--- ОТРЫВОК ---

Разные территории, разные люди, «склеенные» с помощью ОМОНа, даже без идеологической анестезии просто распадаются при ослаблении властного давления или взрываются при его сохранении без массированных финансовых вливаний. Гораздо более продуктивным, далеко не гарантирующим успех, но содержащим в себе его возможность представляется иной путь. Путь, при котором разность не просто признается и постулируется, но разноречие, разномыслие становится основой для выработки нового единства, нового общего языка. Ведь общего у нас, на самом деле, очень много, а о разном при наличии языка можно договориться. Это путь к другому единству. Не единству кнута и страха, а единству взаимного интереса, согласованных принципов бытия. Почти трюизмом сегодня стала мысль, что Россия, возникшая в 1990-е, будучи небывалым, новым политическим, да и культурным образованием, в этом качестве ни разу осмыслена не была. К новой стране прикладывались самые разные маски – от советской до дохристианской. Но в каждом случае это были маски, скрывающие, а не организующие пространство.

Эта книга тоже отнюдь не решение проблемы, но маленький шаг в обозначенном направлении. Я попытаюсь сквозь дебри статистики, сквозь множество строгих и нестрогих объяснений, сквозь устоявшиеся социальные и политические фобии самих же жителей региона и его внешнего окружения прорваться к одной из территорий страны – к Дальнему Востоку России. Не потому, что эта Россия более значима, чем другие. А только потому, что я живу здесь, хожу по этой земле, люблю ее. Потому что я хочу, чтобы она заговорила своим голосом. Одним из многих.

--- ПЕРЕЧЕНЬ ЗАПИСЕЙ ---

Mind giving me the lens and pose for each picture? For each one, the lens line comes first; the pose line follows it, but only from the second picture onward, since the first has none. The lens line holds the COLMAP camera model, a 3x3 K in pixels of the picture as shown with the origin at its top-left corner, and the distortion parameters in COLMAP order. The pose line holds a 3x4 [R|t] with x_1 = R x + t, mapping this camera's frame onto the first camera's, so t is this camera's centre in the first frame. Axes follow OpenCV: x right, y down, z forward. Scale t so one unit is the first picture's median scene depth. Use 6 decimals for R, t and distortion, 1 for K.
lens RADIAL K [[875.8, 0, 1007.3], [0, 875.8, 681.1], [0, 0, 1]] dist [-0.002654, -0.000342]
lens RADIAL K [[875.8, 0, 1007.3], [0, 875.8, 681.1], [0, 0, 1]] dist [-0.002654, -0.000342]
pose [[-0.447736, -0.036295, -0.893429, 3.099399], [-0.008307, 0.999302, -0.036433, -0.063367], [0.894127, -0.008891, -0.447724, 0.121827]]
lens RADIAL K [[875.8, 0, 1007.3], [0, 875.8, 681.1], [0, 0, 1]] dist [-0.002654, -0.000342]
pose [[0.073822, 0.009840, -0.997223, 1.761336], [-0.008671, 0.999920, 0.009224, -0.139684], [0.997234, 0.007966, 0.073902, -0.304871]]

---
--- ПЕРЕЧЕНЬ ЗАПИСЕЙ ---

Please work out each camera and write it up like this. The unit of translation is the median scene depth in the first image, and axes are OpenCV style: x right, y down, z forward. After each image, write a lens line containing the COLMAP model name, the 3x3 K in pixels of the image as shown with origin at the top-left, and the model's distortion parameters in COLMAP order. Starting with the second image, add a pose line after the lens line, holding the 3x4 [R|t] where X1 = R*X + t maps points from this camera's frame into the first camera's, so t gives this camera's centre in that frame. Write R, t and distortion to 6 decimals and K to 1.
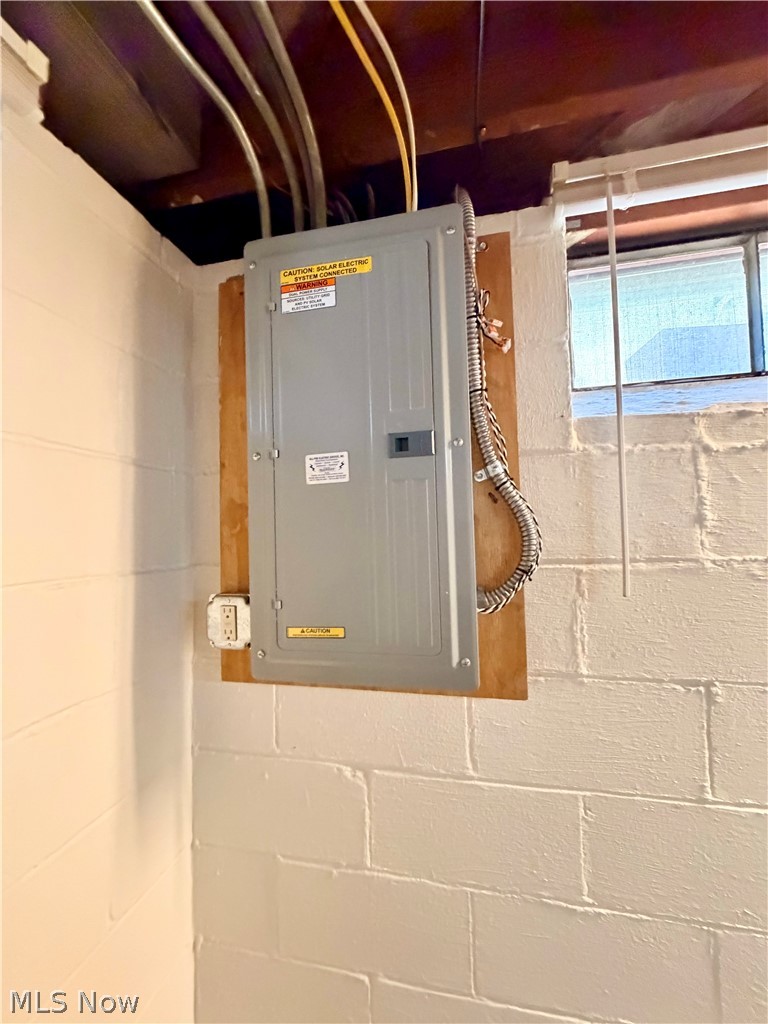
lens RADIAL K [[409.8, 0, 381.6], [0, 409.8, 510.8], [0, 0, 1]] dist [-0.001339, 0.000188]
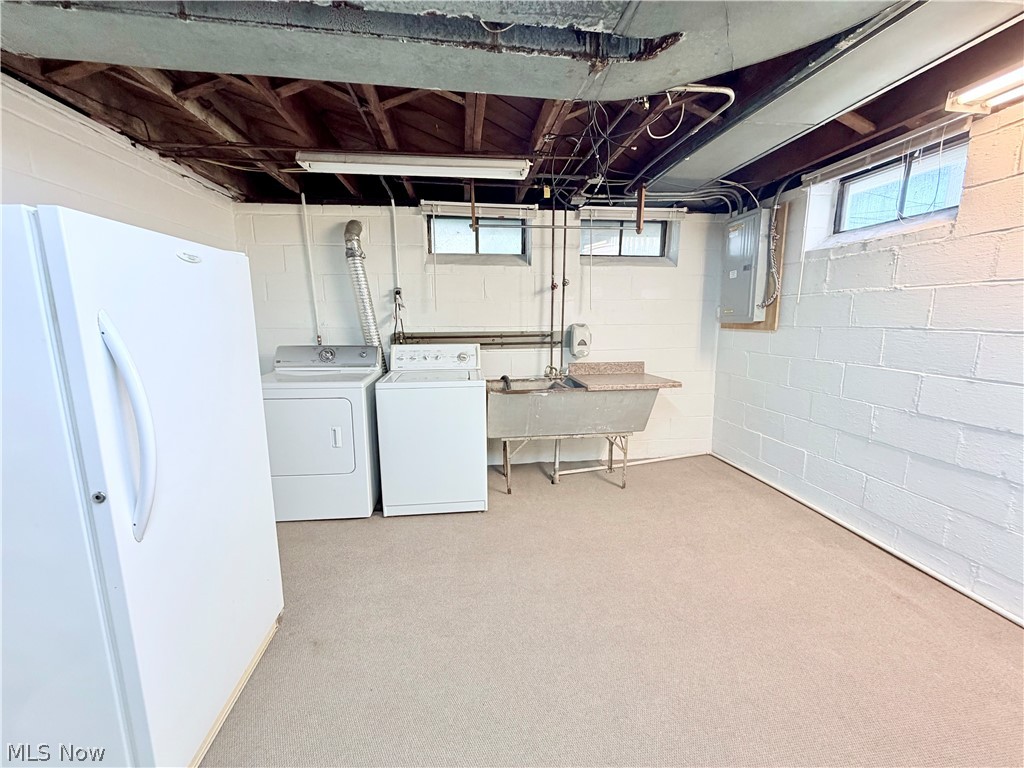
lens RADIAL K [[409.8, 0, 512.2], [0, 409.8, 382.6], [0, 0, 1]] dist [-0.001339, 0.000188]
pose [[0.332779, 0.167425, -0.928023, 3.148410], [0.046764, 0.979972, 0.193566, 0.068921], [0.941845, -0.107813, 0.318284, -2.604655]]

---

* ВОПРОСЫ И ЗАДАНИЯ *
(A) Какие маски, согласно отрывку о России и Дальнем Востоке, прикладывались к новой стране?
(B) Продолжите, пожалуйста, отрывок о России и Дальнем Востоке, начиная сразу после его последнего предложения.
Записи здесь никакой роли не играют.

* ОТВЕТЫ К ЗАДАНИЯМ *
(A) Самые разные: от советской до дохристианской.

(B)
Голосом по определению невнятным. Ведь речь идет о том, для чего слов еще не придумали. Да и сами жители региона за десятилетия пения чужими голосами привыкли думать о себе и своей жизни хуже, чем она есть на самом деле. Привыкли просить или ругать «начальство», что в равной степени бессмысленно. Уже на стадии обсуждения этой книжки и ее отрывков, выложенных на сайте gef er.ru, среди самых разных откликов были возражения типа: а ты уверен, что люди, принимающие решения, прочтут эту книжку?

Отвечу сразу: людям, «принимающим решения», я эту книгу и не адресую. Более того, я адресую книгу не только и не столько моим коллегам по цеху. Эта книга для тех, кто задумывается, как сказать реальность, как в этой реальности действовать. В первую очередь эта книга для тех, кто говорит и думает. Ведь именно от них, от их усилий зависит то, появится ли у регионов, у страны голос, голос свободных людей, договаривающихся о правилах совместной жизни с другими свободными людьми.

Но если этот голос состоится, как и другие голоса других регионов, сообществ, групп и группочек, то возникнет уникальная возможность – договориться. Не сконструировать мудрым полит-технологическим ходом в духе В. Суркова, а создать новое целое, новую сущность – Россию.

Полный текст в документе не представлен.